---------- Records for the exercise
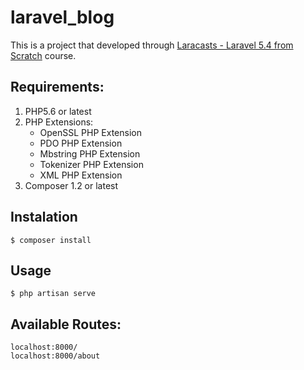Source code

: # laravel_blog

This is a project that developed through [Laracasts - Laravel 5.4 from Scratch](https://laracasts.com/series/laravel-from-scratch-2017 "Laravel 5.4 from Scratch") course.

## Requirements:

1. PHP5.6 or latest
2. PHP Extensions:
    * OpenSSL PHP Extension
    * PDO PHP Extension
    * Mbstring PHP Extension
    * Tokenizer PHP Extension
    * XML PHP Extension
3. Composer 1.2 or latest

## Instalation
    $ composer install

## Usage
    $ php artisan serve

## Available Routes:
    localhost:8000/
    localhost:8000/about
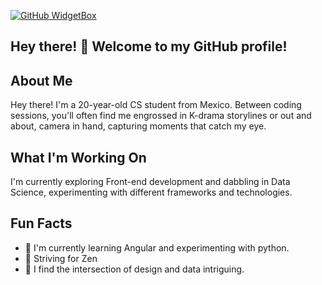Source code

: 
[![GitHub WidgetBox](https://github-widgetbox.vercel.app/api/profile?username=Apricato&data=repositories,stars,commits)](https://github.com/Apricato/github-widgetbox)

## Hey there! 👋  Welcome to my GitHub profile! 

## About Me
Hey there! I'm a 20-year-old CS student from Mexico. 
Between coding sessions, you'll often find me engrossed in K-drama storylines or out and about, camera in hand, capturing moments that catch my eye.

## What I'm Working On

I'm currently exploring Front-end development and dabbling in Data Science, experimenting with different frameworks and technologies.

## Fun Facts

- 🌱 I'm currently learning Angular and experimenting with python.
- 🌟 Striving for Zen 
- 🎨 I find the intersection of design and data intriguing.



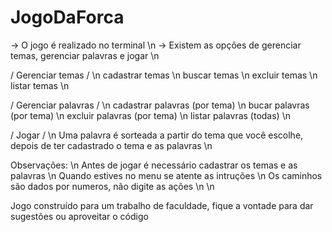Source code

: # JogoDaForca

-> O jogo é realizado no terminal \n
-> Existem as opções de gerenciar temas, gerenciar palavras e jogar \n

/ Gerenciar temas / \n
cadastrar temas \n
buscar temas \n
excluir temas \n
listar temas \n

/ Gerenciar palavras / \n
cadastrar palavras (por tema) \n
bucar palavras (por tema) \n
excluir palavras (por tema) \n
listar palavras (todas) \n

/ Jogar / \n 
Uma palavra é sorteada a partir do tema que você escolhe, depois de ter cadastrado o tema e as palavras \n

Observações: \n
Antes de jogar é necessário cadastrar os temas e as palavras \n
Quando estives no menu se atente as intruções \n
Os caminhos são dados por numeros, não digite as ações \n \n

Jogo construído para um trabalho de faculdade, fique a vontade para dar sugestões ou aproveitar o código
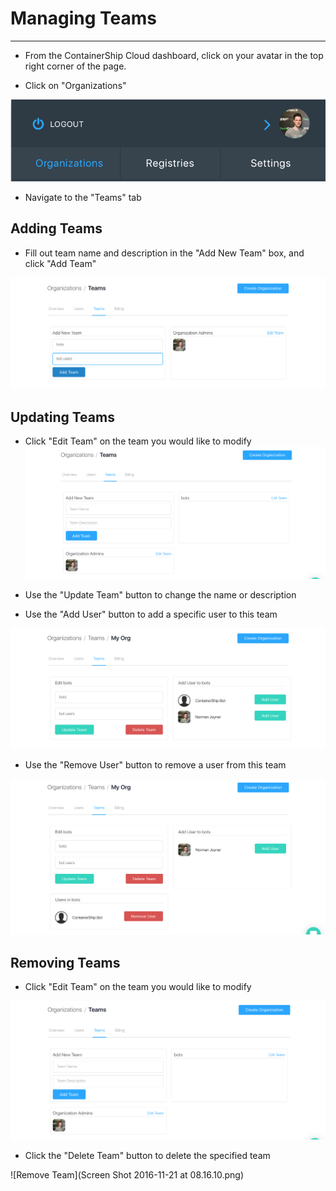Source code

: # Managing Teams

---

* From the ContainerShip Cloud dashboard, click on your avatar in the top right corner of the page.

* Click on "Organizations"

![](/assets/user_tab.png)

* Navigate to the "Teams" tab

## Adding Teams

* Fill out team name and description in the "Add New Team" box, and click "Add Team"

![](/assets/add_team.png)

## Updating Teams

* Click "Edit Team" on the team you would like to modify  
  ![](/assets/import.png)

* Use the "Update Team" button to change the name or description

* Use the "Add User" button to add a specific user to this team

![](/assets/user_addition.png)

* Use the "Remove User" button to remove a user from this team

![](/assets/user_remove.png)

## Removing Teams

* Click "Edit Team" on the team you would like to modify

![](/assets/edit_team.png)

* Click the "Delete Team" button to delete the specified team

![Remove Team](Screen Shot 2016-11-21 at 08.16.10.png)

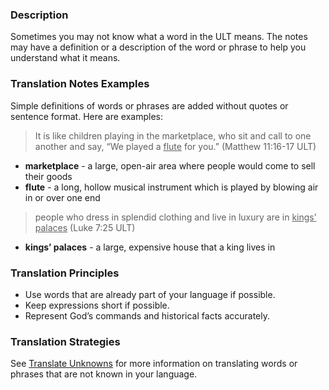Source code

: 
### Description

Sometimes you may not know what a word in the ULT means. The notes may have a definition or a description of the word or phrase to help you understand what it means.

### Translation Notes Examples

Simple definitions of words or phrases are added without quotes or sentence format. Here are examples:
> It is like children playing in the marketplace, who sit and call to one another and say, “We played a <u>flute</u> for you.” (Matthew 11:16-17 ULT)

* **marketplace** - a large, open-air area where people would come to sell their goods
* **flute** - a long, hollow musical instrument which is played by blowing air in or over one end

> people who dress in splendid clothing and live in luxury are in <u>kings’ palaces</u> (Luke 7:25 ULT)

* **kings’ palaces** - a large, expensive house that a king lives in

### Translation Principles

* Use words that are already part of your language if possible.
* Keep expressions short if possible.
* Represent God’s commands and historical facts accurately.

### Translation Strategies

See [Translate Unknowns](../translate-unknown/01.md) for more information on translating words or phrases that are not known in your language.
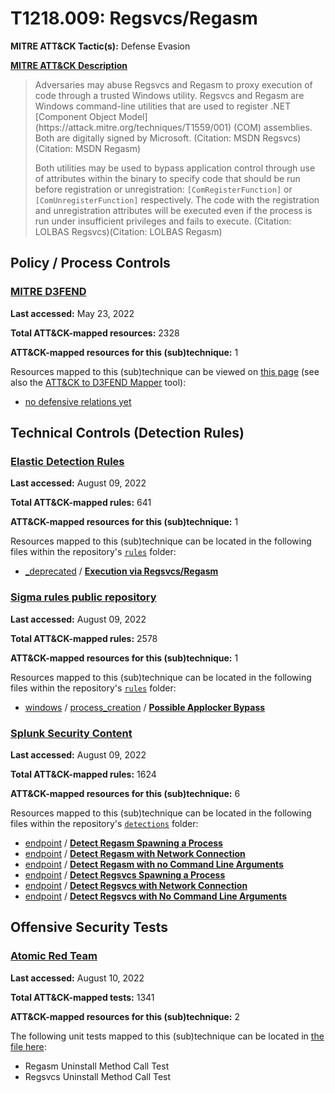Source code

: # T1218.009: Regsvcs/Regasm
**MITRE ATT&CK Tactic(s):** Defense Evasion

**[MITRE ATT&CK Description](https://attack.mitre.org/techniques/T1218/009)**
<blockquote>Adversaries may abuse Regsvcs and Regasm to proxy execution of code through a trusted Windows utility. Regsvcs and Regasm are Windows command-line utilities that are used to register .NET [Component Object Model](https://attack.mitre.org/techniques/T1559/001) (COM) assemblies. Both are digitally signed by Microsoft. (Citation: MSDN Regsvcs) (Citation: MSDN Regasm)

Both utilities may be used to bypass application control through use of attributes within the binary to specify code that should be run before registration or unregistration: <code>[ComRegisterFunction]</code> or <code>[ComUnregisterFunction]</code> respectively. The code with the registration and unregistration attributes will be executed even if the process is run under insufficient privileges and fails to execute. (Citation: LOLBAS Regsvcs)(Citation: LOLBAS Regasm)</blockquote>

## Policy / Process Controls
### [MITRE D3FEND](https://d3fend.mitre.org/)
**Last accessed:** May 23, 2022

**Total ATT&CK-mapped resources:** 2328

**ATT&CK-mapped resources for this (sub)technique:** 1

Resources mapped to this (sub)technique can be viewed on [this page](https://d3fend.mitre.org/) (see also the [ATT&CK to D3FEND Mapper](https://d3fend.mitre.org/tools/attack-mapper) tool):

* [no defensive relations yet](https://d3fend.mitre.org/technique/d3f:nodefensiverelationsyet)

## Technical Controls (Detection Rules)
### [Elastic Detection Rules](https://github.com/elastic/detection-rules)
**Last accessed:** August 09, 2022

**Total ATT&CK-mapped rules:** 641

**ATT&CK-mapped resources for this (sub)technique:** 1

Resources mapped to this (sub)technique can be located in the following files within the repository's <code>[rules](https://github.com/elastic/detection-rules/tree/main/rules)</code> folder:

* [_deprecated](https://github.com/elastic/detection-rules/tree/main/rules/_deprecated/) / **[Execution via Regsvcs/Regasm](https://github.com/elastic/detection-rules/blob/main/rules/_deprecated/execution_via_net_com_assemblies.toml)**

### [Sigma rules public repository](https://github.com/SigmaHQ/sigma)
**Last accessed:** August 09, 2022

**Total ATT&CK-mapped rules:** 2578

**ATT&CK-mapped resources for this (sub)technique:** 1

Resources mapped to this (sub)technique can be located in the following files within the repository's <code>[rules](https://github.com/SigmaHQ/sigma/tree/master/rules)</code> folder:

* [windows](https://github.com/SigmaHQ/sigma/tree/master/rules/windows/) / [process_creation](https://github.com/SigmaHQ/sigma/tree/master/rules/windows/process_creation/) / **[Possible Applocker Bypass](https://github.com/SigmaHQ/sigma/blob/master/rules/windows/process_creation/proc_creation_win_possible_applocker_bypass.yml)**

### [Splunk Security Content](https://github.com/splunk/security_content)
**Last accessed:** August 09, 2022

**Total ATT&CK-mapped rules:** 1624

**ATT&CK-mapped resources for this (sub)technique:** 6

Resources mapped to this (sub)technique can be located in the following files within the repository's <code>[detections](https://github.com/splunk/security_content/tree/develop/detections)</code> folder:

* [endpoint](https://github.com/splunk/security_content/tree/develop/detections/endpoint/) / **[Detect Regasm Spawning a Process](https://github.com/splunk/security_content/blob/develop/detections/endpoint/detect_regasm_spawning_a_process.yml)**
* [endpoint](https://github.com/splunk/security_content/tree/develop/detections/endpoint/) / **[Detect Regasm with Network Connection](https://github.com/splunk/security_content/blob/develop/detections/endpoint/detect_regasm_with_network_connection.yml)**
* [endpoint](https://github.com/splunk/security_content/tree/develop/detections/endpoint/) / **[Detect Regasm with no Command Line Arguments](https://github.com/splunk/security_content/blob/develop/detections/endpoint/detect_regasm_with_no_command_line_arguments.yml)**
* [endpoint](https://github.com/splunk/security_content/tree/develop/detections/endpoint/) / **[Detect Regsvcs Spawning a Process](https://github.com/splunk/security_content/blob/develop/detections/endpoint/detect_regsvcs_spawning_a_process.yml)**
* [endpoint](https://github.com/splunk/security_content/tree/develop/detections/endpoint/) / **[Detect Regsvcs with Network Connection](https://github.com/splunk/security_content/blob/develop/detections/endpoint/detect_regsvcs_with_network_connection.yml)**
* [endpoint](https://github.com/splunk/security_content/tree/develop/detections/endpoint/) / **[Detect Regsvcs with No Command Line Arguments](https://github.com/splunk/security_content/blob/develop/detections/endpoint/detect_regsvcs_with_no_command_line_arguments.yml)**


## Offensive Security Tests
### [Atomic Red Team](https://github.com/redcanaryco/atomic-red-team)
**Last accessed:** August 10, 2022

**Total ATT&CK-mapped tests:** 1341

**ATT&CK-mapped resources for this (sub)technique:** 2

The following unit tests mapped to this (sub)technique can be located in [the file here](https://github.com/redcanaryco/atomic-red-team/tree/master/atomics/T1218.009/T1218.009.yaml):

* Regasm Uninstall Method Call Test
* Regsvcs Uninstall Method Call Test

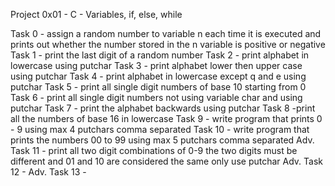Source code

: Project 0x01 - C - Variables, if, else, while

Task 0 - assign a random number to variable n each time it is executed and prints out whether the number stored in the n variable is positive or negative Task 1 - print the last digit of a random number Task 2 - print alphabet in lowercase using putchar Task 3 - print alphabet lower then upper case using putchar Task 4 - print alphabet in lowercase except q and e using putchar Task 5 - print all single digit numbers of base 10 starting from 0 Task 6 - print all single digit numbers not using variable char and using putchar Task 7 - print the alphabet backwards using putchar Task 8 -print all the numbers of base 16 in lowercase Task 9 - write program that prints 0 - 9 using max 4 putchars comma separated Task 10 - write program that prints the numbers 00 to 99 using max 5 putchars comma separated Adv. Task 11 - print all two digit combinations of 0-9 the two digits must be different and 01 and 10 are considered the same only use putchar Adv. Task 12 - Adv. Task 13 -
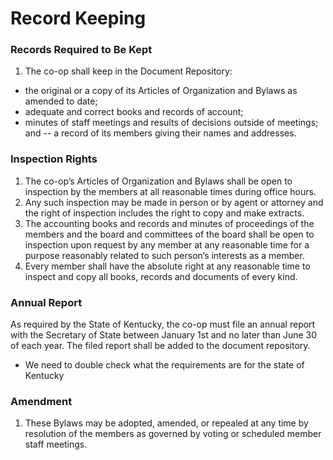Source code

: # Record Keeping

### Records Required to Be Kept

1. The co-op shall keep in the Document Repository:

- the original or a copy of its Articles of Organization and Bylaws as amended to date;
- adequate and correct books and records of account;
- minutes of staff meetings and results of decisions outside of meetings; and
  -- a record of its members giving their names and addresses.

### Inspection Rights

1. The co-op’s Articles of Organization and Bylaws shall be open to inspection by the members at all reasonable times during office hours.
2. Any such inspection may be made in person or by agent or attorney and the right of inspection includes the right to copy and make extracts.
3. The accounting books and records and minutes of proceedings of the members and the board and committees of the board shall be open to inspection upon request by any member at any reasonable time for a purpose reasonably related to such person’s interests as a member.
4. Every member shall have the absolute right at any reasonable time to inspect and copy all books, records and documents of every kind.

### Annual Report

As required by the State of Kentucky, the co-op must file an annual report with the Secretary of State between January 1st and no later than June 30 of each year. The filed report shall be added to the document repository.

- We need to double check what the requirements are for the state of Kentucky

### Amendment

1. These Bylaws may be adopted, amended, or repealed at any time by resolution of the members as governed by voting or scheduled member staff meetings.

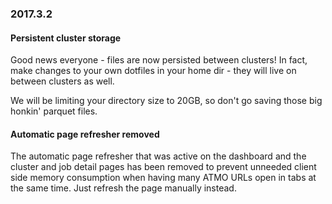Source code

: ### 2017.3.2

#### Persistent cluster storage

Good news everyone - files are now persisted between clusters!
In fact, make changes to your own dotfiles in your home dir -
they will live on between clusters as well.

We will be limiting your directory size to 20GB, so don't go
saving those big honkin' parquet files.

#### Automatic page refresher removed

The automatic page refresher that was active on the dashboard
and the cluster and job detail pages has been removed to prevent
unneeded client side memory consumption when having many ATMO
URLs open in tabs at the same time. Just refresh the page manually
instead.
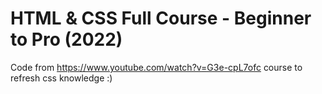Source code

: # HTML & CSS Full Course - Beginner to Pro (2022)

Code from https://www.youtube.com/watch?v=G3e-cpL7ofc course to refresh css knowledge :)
--------------------
* _Problem description_:
The expected answer is each line of the records above that includes the string "would".

* _Your solution_:
* Click "Edit Team" on the team you would like to modify  
* Click "Edit Team" on the team you would like to modify
* **marketplace** - a large, open-air area where people would come to sell their goods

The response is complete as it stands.